The neurology clinic at the Repat is a facility with a fine national reputation. The Repat, under the umbrella of its neurology facility, provides neurology services, the swallowing clinic, the PEG clinic, breathing clinic and speech clinic all under one roof. I share the concerns of one of my constituents whose wife suffers from the debilitating motor neuron disease. His concerns have not been relieved by the minister that, when the Repat closes, there is no guarantee that the continuance of these important neurological services will be provided in as an efficient and convenient manner going forward as they currently are.
I have a deep concern that the proposed closure of the Repat will put additional pressure on the services performed by the already stretched Flinders Medical Centre. The Repat has roughly 250 beds. These beds will be lost under the Transforming Health proposal and replaced with 55 beds at the wonderful, but stretched, Flinders Medical Centre. How can a decision to remove 195 beds from our community lead to better health care for the people of Davenport and indeed the whole state?
In my maiden speech to the house, I spoke of the importance of palliative care services in South Australia. The closure of the Repat will see the relocation of the Daw Park Hospice to a site yet unknown. Since 1988, the Daw Park Hospice has comforted and provided enhanced end-of-life care for thousands of South Australians. A relocation of the hospice from its relatively central location would be a poor public policy position to be taken by this government.
Professor Ian Maddock, Senior South Australian of the Year in 2013 and the first chair of palliative care at Flinders University, said of the Daw Park Hospice on ABC radio recently:
Daw House is an icon in terms of palliative care, it's been a centre of excellence, it's been a centre for international training, it's put through thousands of postgraduate students…because it's a complex, it's not just a set of hospice beds, it's a complex of both research and education as well as care.
As I have already stated, many veterans from the Davenport community have contacted me in regard to the closure of the Repat.

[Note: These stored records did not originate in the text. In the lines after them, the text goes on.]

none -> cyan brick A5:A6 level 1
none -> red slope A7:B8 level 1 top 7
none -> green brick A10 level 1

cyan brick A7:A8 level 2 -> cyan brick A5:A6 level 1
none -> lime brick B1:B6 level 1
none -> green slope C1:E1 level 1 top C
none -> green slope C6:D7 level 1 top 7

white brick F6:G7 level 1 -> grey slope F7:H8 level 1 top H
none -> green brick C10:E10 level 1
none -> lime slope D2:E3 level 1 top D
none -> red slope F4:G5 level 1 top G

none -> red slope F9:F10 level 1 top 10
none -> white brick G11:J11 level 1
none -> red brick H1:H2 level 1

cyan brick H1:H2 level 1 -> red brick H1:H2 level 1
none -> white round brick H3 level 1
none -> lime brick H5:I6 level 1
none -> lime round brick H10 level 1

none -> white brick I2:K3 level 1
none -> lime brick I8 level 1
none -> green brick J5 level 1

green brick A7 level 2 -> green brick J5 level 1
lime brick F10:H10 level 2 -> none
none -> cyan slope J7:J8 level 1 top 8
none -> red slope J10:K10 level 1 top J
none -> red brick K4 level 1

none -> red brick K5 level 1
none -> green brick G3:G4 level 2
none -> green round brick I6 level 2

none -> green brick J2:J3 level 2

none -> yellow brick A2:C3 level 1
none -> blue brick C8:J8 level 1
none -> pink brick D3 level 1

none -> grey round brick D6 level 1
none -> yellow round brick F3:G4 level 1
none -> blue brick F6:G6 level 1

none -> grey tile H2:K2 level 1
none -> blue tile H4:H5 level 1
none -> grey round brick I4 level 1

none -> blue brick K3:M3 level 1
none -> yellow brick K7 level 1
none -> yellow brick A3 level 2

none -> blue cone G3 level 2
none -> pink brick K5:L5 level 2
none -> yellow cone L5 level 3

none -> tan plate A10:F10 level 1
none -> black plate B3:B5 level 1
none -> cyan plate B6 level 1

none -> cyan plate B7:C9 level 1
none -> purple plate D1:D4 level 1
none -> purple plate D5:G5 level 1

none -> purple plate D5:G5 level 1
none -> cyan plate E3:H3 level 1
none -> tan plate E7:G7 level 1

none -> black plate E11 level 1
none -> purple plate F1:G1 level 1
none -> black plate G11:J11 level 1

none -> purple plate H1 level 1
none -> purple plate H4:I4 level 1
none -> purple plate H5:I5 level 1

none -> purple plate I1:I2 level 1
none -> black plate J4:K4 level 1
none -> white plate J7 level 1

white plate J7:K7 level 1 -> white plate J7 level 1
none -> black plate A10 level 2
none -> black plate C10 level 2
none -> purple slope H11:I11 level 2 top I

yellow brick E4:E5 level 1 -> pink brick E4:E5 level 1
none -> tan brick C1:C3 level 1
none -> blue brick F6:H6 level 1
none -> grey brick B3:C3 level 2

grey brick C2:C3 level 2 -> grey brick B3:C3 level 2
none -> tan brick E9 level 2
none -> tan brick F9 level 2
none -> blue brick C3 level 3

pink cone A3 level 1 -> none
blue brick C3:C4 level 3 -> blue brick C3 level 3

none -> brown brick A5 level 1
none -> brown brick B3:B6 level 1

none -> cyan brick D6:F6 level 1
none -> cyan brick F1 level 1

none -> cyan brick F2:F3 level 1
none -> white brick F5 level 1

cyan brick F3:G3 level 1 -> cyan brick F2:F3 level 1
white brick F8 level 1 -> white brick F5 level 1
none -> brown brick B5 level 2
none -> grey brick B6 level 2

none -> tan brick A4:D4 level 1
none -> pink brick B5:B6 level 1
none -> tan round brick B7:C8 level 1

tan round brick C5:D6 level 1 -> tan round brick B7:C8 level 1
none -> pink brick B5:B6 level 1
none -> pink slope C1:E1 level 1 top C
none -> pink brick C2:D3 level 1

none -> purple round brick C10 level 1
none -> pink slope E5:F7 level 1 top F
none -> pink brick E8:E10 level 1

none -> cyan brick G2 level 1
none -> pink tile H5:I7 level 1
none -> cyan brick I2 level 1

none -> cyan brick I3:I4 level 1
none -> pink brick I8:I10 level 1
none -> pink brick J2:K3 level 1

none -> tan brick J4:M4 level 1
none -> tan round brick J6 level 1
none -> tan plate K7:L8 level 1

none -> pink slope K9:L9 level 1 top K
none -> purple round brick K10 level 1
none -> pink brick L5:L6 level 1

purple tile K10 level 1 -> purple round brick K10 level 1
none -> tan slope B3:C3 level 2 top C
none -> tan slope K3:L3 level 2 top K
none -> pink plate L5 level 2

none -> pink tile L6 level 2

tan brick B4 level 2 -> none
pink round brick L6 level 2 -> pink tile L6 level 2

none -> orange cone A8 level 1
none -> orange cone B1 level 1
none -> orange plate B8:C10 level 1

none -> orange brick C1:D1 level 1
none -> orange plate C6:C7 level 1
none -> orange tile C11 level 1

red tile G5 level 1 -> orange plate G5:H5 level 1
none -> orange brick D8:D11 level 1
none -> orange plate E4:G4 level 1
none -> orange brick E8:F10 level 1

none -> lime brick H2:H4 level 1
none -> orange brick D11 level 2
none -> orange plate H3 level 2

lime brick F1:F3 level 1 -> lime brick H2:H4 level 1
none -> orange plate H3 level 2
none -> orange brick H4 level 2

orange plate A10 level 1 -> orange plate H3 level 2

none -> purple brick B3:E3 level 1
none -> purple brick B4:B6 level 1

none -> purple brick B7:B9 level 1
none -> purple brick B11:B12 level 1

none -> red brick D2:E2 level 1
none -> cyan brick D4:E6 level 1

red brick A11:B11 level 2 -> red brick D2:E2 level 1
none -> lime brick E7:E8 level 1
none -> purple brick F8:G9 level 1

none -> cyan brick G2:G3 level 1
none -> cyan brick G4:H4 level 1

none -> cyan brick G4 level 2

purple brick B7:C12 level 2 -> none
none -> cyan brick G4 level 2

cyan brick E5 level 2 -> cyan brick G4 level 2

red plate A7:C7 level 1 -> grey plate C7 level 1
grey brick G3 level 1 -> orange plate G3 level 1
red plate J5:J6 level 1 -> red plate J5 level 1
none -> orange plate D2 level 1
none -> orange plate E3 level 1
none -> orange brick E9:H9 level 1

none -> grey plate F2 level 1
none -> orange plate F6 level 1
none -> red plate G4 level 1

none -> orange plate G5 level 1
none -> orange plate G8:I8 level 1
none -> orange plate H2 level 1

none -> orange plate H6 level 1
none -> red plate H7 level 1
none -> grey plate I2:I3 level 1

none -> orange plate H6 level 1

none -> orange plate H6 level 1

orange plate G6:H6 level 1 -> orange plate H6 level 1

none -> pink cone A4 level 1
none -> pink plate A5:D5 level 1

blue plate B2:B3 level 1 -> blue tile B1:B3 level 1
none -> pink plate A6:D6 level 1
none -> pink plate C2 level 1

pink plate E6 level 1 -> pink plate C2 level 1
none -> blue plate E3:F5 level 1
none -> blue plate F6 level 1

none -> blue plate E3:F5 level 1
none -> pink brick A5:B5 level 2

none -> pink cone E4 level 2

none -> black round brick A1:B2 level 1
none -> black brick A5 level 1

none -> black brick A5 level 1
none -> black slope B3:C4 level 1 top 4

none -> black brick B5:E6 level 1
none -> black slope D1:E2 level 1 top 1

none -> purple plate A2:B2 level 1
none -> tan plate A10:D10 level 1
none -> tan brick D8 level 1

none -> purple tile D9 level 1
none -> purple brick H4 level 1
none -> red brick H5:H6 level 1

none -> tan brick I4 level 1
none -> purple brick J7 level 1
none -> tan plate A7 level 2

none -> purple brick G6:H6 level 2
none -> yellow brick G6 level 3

The Repat over many years has not just healed many of the physical scars of our veterans, but many of the emotional scars as well. Years ago, on 10 March 1995, ministers both Liberal and Labor, both federal and state, signed on behalf of government what in essence was a pledge to preserve the Repat. This commitment has now been broken by the government opposite.
The closure of the Repat is nothing more than a land grab by this debt-ridden government. Dr Patricia Montanaro, state president of the AMA, on Radio FIVEaa said yesterday, in regard to Transforming Health and the closure of the Repat:
…because this plan has no detail it's still bad…we are getting some of the statistics out but not any of the business case, so this is a real estate deal around closing off the Repat and closing off Hampstead Hospital and we have no assurance that the services—because the services are not just the service, they're the sum of the service; they are the training.
This government should be listening to our community, our veterans, the AMA, our clinicians, the thousands of South Australians who have pledged their support to the Repat. This Labor government should be condemned for its decision to close our iconic community hospital.